TASK INPUTS >>

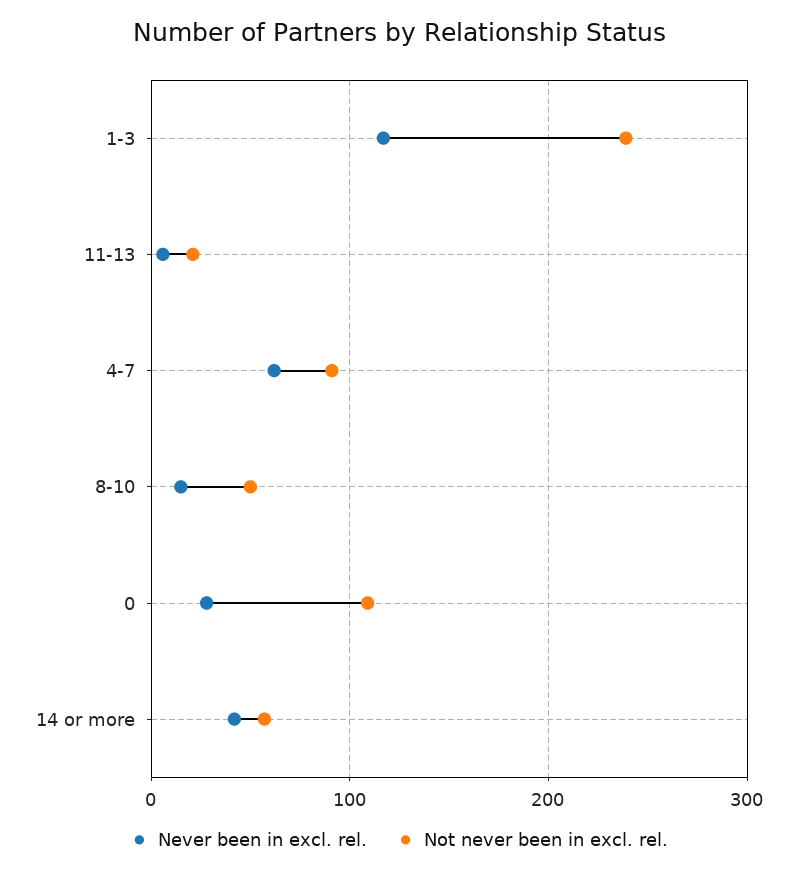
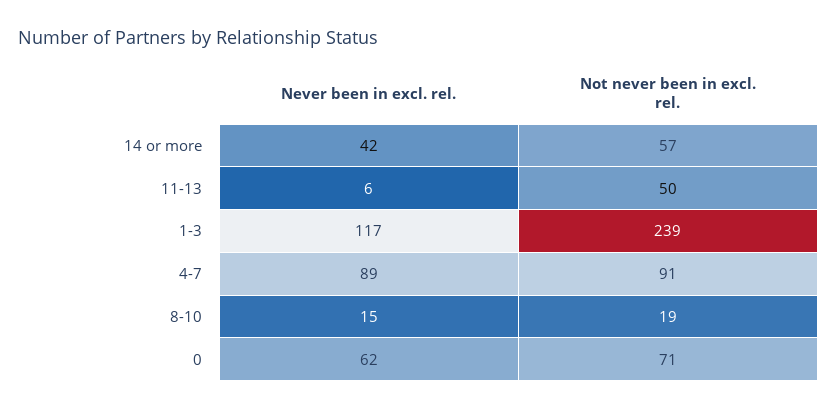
Not never been in excl. rel., 11-13: 20 -> 50
Never been in excl. rel., 4-7: 60 -> 89
Not never been in excl. rel., 8-10: 50 -> 19
Never been in excl. rel., 0: 30 -> 62
Not never been in excl. rel., 0: 110 -> 71

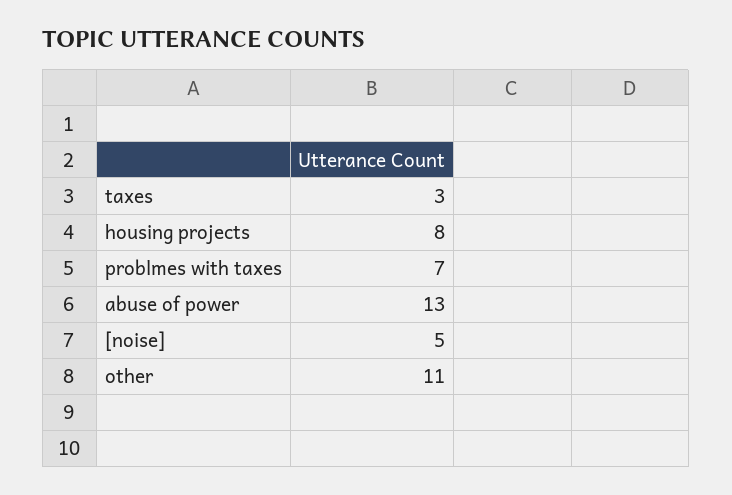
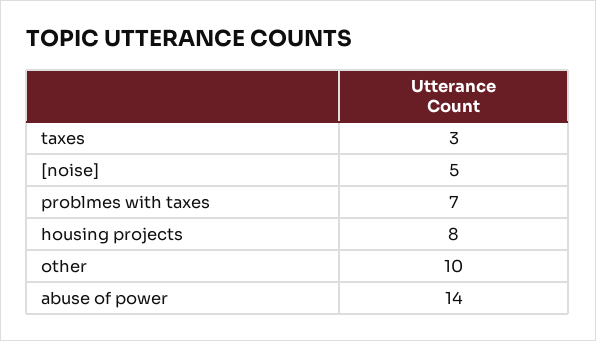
abuse of power: 13 -> 14
other: 11 -> 10

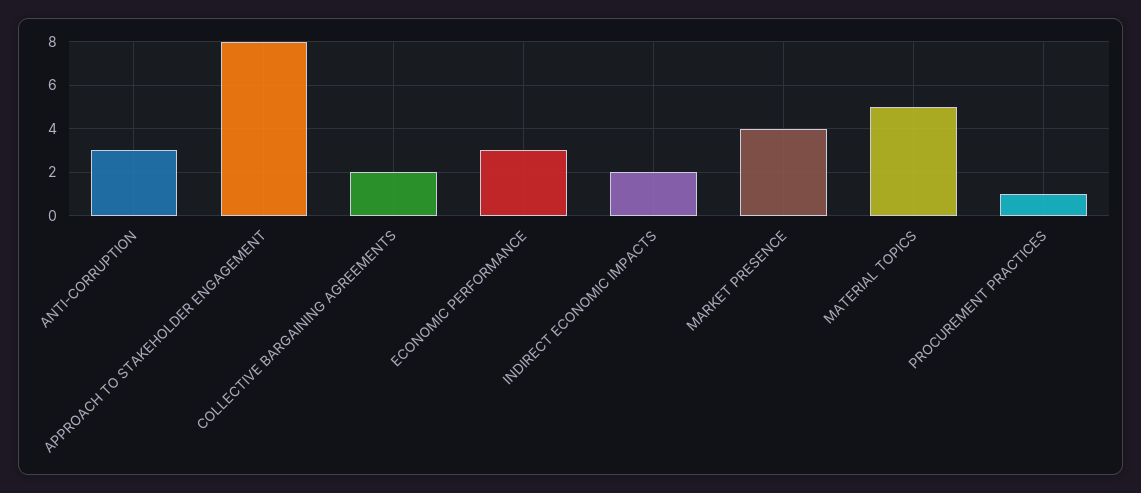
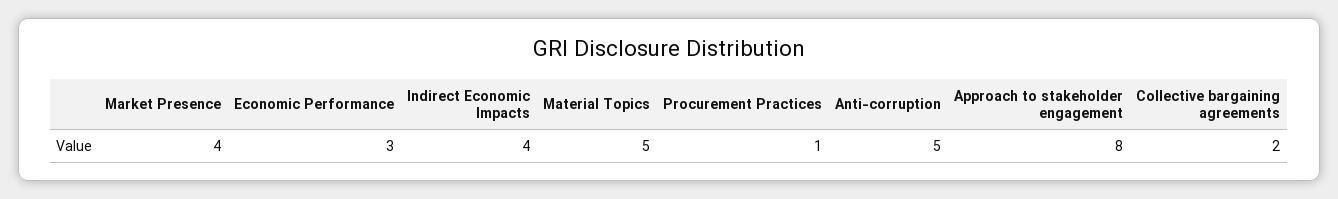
ANTI-CORRUPTION: 3 -> 5
INDIRECT ECONOMIC IMPACTS: 2 -> 4

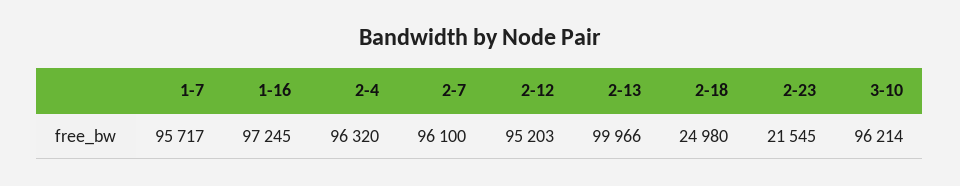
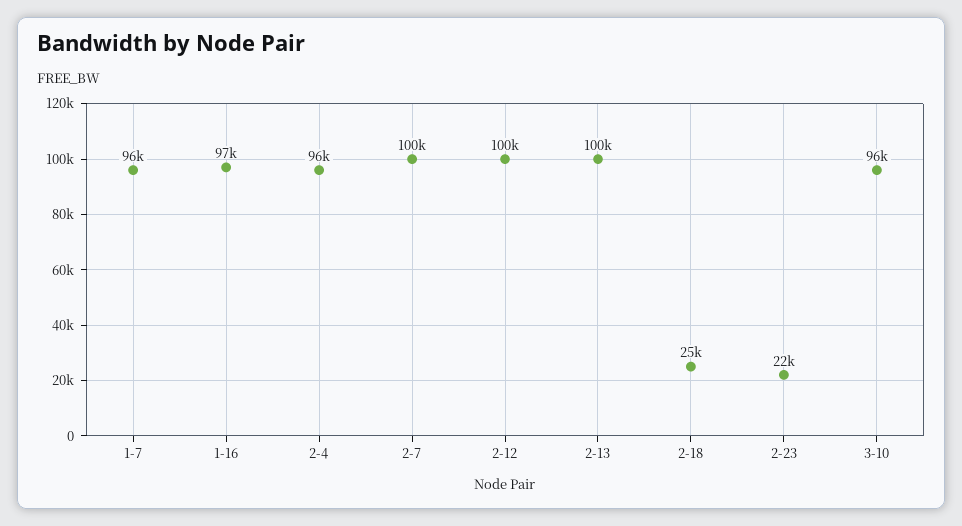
2-7: 96100 -> 100000
2-12: 95203 -> 100000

JOB >> Please set down, exactly and with nothing added, the lines from the line with "ANTI-CORRUPTION: 3 -> 5" to the end of the entries above, omitting pictures.

WRITTEN SOLUTION >>
ANTI-CORRUPTION: 3 -> 5
INDIRECT ECONOMIC IMPACTS: 2 -> 4

2-7: 96100 -> 100000
2-12: 95203 -> 100000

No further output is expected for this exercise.